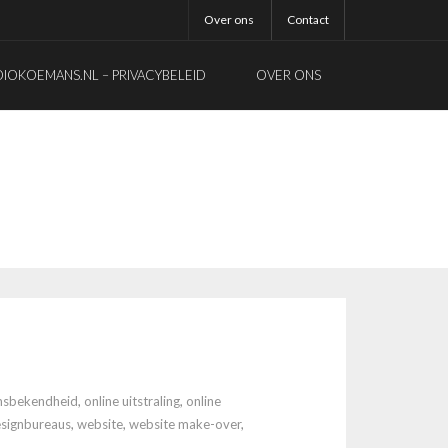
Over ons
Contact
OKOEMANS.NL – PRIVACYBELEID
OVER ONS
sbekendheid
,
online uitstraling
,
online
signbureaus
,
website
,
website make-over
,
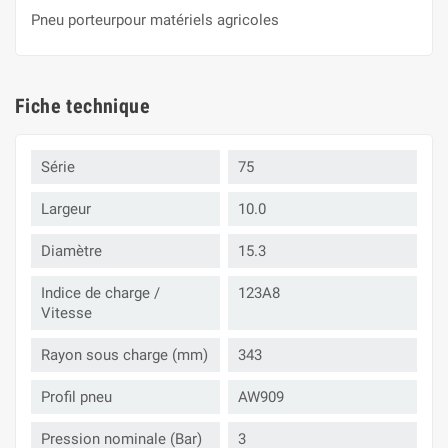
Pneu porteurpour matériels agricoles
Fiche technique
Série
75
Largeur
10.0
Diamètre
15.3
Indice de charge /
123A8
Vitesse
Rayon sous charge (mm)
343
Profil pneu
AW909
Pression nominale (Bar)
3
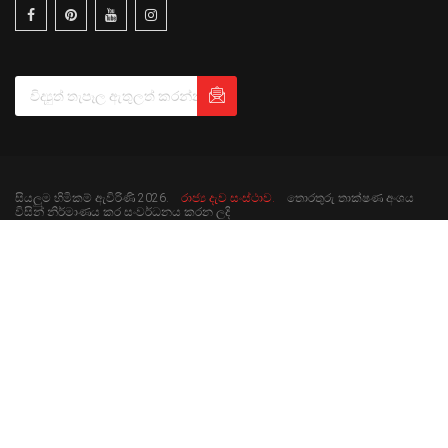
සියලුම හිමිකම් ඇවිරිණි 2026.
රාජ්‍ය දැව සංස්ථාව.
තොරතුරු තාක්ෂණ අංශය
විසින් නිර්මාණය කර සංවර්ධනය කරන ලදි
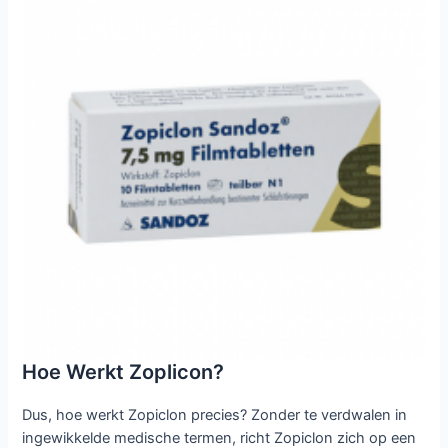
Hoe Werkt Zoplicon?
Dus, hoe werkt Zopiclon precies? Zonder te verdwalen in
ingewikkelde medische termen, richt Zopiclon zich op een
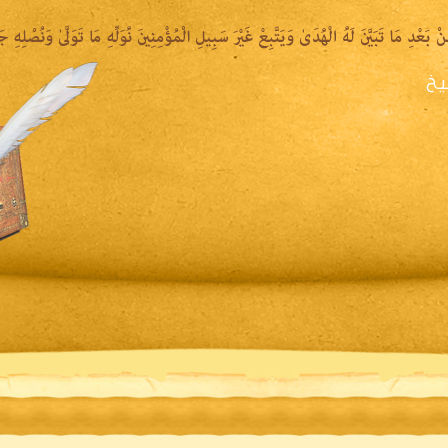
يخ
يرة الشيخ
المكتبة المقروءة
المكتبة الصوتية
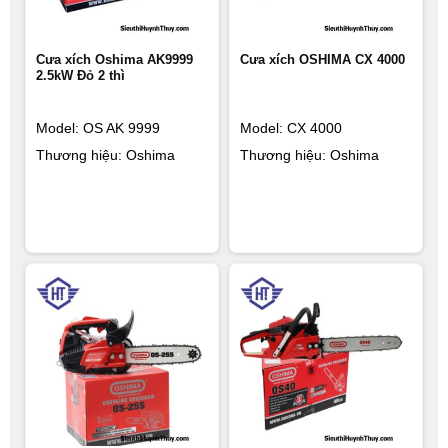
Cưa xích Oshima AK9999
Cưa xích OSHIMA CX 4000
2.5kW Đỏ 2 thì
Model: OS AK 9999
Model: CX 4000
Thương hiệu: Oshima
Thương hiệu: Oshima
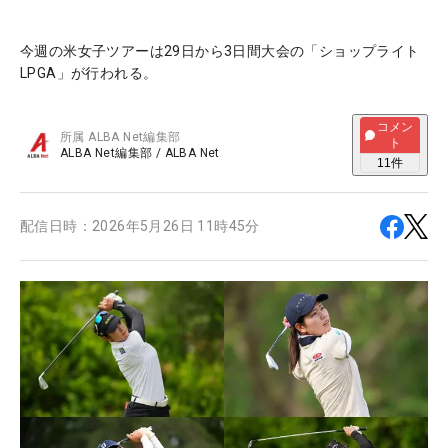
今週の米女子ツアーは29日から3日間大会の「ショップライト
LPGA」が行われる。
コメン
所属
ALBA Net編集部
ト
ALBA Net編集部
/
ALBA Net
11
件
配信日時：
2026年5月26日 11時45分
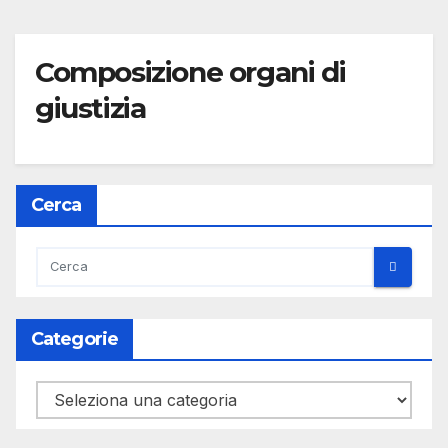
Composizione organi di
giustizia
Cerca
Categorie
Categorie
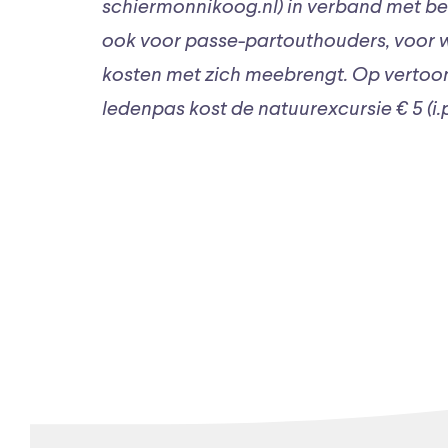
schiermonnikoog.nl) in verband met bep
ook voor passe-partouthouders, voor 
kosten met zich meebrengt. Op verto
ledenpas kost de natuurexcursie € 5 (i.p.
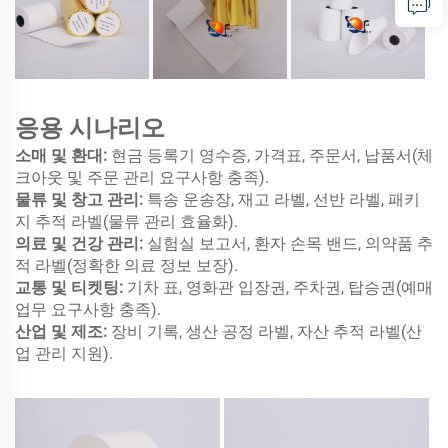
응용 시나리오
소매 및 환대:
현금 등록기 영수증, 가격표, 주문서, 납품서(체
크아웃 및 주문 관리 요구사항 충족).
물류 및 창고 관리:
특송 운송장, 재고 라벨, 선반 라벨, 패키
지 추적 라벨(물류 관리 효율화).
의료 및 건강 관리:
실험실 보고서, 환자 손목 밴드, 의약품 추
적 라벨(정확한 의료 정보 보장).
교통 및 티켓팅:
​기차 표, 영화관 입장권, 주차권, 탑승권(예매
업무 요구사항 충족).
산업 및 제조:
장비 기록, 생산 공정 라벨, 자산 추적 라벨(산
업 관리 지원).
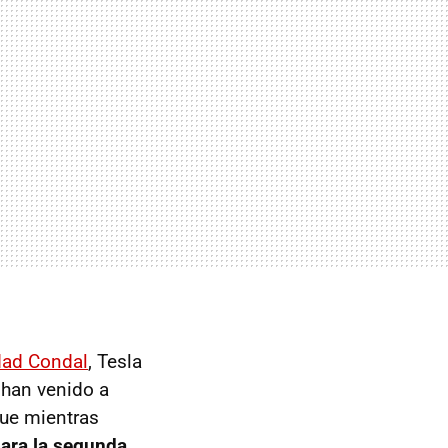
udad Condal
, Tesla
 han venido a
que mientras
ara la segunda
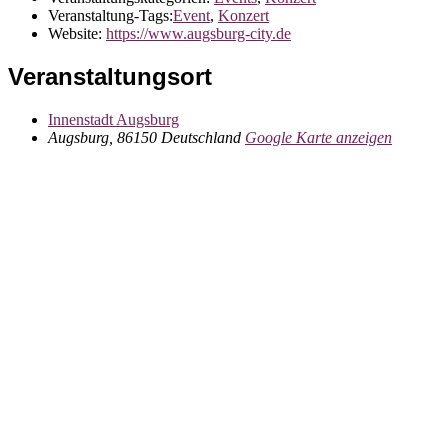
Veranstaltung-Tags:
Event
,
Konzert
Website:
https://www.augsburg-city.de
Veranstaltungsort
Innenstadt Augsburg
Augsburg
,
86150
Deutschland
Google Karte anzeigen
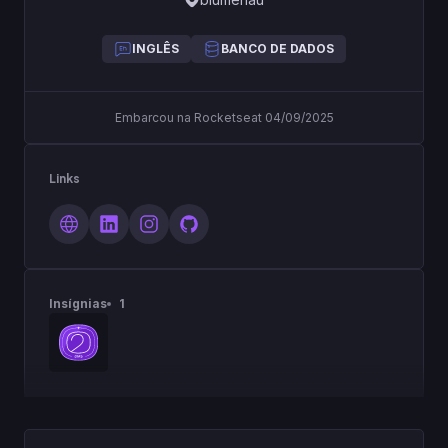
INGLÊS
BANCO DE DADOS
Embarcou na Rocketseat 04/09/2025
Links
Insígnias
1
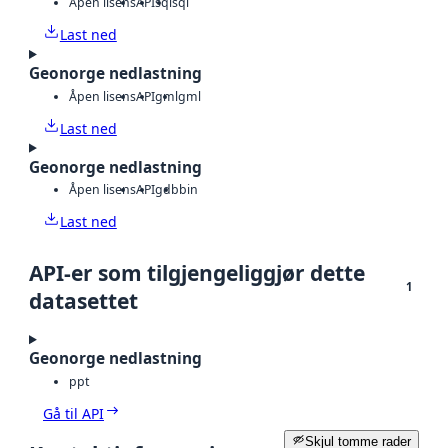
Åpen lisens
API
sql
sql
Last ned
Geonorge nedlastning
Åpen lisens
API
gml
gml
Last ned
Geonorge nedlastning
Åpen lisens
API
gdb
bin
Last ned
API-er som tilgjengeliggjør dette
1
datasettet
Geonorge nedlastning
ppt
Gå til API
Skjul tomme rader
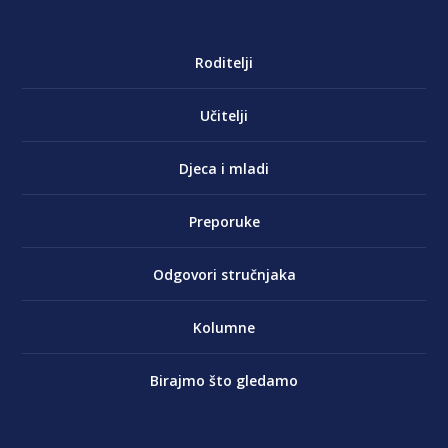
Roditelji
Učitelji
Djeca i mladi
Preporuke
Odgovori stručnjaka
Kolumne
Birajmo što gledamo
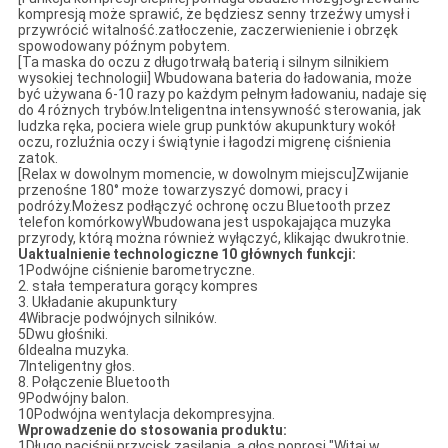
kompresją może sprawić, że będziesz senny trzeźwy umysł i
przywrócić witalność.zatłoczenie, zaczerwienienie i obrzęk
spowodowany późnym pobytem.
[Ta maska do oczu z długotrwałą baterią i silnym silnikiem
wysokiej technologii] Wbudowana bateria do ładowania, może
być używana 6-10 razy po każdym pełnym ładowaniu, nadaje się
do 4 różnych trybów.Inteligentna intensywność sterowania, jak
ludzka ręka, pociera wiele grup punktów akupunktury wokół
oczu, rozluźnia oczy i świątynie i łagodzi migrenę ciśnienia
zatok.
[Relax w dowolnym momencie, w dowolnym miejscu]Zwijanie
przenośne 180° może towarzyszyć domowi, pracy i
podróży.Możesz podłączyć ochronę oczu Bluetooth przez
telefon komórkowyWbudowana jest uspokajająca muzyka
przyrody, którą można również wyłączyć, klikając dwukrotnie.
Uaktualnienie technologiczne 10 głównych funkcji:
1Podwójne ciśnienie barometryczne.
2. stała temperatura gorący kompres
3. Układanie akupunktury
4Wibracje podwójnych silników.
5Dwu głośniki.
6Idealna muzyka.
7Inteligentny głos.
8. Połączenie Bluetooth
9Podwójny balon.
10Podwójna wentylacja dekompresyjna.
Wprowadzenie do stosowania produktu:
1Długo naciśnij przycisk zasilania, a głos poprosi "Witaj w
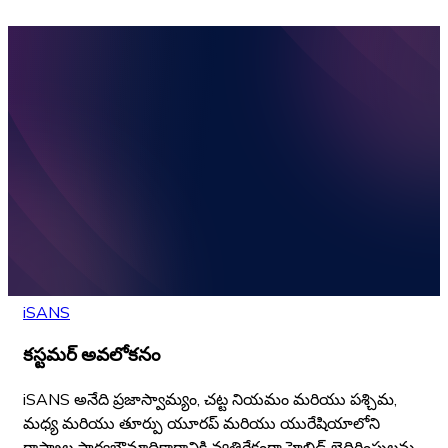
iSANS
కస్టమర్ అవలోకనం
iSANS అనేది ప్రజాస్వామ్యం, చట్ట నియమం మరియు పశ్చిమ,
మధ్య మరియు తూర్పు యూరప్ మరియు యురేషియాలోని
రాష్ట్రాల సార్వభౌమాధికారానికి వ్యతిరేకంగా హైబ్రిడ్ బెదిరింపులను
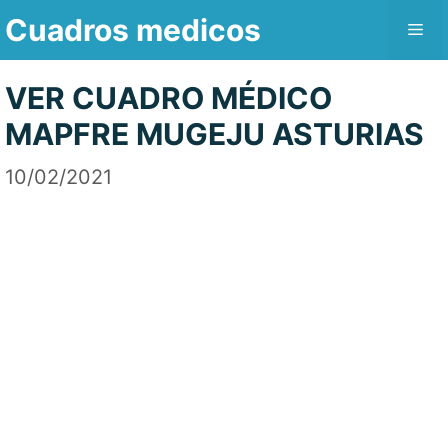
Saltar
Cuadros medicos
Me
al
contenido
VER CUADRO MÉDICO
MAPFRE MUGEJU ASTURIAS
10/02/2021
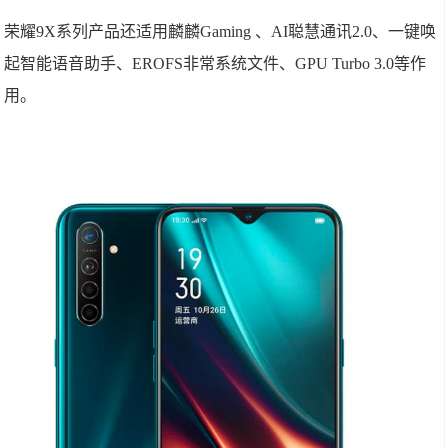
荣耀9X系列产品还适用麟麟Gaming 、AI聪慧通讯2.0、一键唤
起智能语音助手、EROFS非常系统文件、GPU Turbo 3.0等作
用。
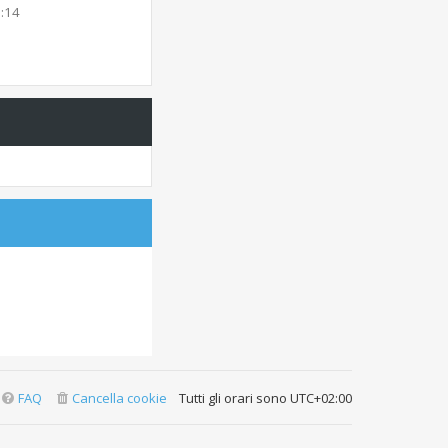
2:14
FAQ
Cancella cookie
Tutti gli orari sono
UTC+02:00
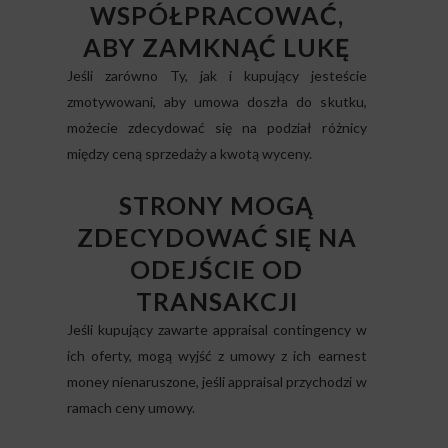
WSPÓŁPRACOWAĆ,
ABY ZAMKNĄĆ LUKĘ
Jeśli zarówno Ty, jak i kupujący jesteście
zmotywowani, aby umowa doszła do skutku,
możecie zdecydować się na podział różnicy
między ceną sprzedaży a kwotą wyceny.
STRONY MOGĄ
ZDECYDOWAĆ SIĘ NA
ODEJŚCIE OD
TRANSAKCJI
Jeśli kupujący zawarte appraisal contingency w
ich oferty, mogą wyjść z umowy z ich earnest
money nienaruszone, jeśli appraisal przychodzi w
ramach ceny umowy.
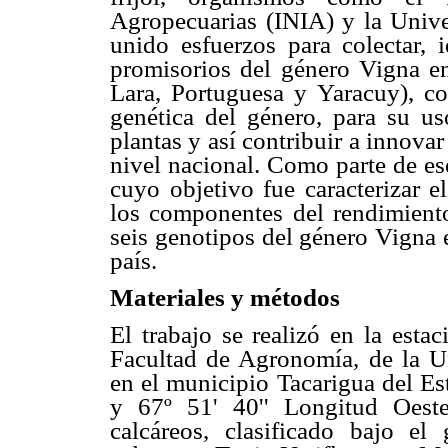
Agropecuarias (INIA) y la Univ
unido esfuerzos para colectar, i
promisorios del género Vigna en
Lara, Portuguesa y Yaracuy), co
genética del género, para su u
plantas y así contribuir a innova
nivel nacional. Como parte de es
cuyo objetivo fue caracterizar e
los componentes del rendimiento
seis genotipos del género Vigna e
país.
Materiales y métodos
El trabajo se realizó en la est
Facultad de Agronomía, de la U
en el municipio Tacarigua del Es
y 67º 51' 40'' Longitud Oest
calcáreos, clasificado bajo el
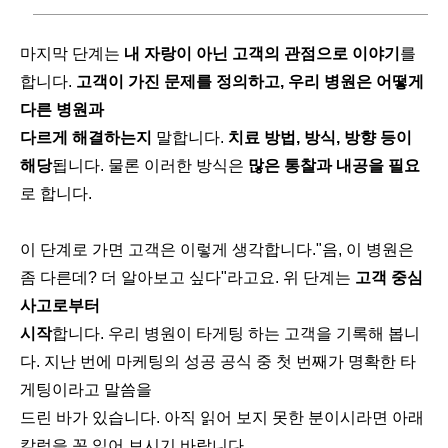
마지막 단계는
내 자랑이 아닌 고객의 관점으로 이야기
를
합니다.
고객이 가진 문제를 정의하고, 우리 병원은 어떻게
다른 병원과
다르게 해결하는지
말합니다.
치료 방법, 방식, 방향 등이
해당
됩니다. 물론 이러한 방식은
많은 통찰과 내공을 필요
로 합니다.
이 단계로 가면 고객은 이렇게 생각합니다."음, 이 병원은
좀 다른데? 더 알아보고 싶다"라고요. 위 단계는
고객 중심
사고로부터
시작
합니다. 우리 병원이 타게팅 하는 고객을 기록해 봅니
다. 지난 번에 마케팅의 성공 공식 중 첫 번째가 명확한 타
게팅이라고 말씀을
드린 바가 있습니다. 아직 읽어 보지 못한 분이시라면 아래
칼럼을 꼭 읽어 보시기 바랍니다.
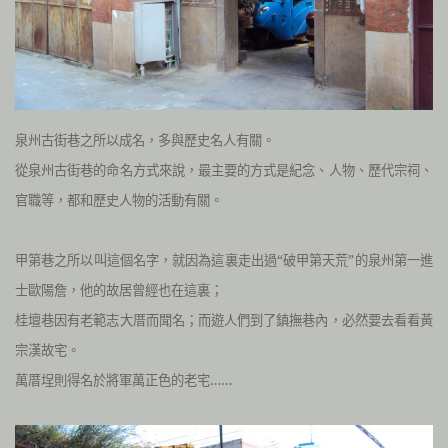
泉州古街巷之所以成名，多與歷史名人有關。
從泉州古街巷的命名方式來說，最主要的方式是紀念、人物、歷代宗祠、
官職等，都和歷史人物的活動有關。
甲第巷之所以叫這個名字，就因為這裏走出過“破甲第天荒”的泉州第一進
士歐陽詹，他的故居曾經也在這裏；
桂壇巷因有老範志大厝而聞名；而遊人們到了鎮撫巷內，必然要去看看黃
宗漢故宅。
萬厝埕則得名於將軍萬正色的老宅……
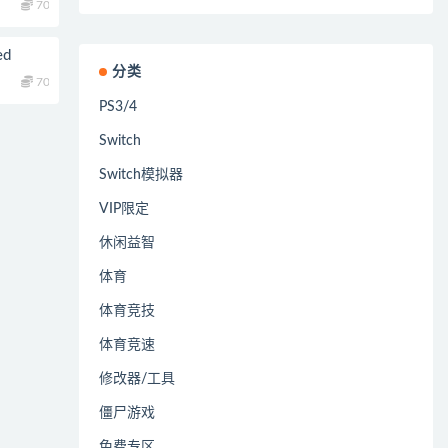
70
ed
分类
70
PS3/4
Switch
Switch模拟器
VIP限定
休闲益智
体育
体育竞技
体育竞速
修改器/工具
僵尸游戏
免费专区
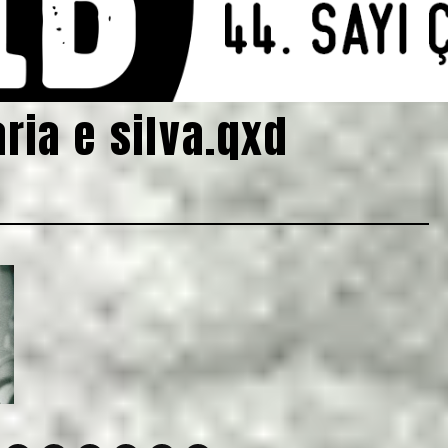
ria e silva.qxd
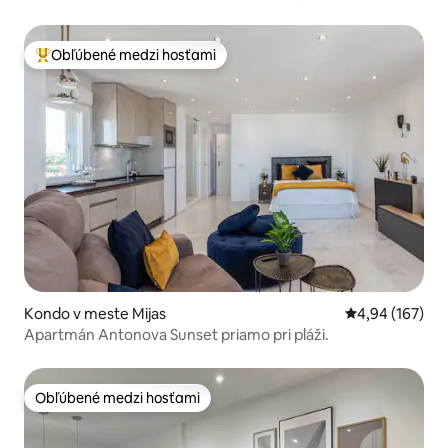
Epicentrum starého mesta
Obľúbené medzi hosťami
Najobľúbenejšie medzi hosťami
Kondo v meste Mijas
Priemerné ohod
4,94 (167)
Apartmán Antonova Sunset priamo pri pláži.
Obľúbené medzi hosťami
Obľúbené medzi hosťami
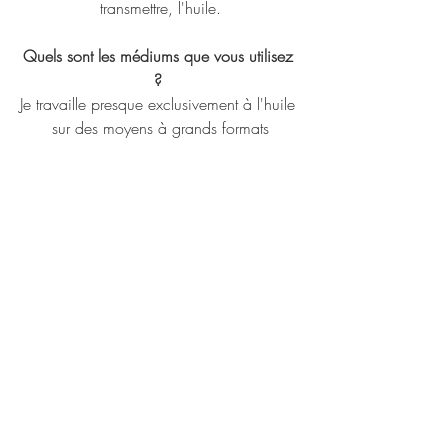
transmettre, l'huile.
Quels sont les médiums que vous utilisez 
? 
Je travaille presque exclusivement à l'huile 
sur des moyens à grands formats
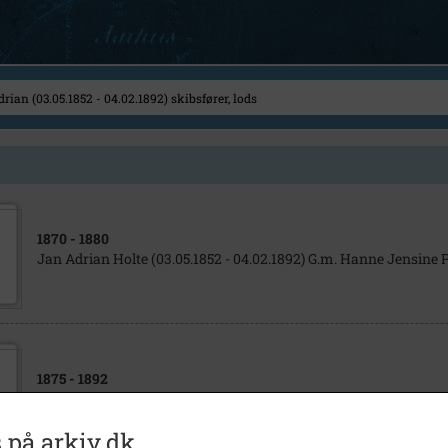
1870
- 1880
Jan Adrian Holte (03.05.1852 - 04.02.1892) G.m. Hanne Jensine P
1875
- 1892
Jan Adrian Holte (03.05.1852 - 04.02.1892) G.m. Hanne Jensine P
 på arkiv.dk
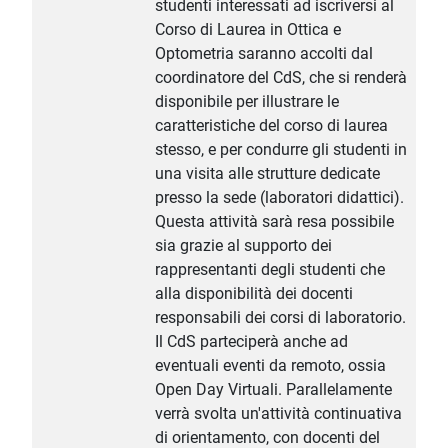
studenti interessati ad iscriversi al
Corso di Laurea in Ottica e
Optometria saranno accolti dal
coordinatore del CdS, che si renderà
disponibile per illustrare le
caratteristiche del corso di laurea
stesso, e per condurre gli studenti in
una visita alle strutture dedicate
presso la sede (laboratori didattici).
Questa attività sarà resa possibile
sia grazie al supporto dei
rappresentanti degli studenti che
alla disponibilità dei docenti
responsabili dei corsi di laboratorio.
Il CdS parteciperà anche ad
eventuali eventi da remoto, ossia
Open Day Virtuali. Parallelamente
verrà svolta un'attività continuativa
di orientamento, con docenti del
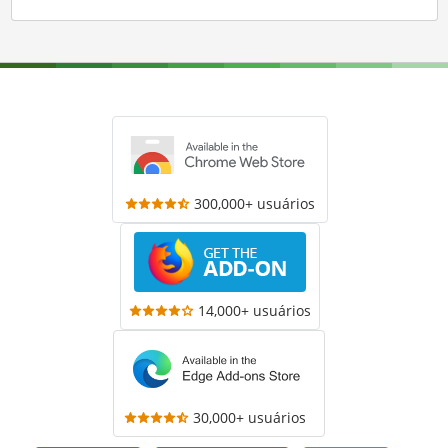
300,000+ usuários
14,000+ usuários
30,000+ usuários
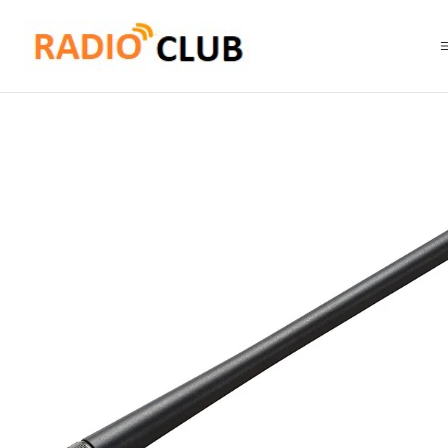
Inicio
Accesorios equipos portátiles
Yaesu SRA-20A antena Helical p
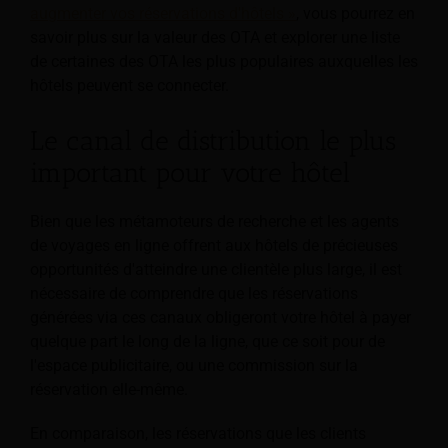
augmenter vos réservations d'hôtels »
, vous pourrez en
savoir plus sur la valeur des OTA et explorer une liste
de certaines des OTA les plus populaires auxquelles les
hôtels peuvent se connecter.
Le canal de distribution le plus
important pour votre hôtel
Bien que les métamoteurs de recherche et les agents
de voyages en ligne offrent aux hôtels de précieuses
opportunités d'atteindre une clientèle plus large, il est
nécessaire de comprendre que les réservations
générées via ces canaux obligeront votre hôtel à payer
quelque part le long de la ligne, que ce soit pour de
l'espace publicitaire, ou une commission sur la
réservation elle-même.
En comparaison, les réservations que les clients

## What is expected
In the entries above, every line from the line with "రాష్ట్రాల సార్వభౌమాధికారానికి వ్యతిరేకంగా" to the line with "이 단계로 가면 고객은" is to be printed exactly, with both ends included and pictures excluded.

## Exercise answer
రాష్ట్రాల సార్వభౌమాధికారానికి వ్యతిరేకంగా హైబ్రిడ్ బెదిరింపులను
Saltar
Cuadros medicos
Me
al
contenido
VER CUADRO MÉDICO
MAPFRE MUGEJU ASTURIAS
10/02/2021
荣耀9X系列产品还适用麟麟Gaming 、AI聪慧通讯2.0、一键唤
起智能语音助手、EROFS非常系统文件、GPU Turbo 3.0等作
用。
2:14
FAQ
Cancella cookie
Tutti gli orari sono
UTC+02:00
WSPÓŁPRACOWAĆ,
ABY ZAMKNĄĆ LUKĘ
Jeśli zarówno Ty, jak i kupujący jesteście
zmotywowani, aby umowa doszła do skutku,
możecie zdecydować się na podział różnicy
między ceną sprzedaży a kwotą wyceny.
STRONY MOGĄ
ZDECYDOWAĆ SIĘ NA
ODEJŚCIE OD
TRANSAKCJI
Jeśli kupujący zawarte appraisal contingency w
ich oferty, mogą wyjść z umowy z ich earnest
money nienaruszone, jeśli appraisal przychodzi w
ramach ceny umowy.
Agropecuarias (INIA) y la Univ
unido esfuerzos para colectar, i
promisorios del género Vigna en
Lara, Portuguesa y Yaracuy), co
genética del género, para su u
plantas y así contribuir a innova
nivel nacional. Como parte de es
cuyo objetivo fue caracterizar e
los componentes del rendimiento
seis genotipos del género Vigna e
país.
Materiales y métodos
El trabajo se realizó en la est
Facultad de Agronomía, de la U
en el municipio Tacarigua del Es
y 67º 51' 40'' Longitud Oest
calcáreos, clasificado bajo el
마지막 단계는
내 자랑이 아닌 고객의 관점으로 이야기
를
합니다.
고객이 가진 문제를 정의하고, 우리 병원은 어떻게
다른 병원과
다르게 해결하는지
말합니다.
치료 방법, 방식, 방향 등이
해당
됩니다. 물론 이러한 방식은
많은 통찰과 내공을 필요
로 합니다.
이 단계로 가면 고객은 이렇게 생각합니다."음, 이 병원은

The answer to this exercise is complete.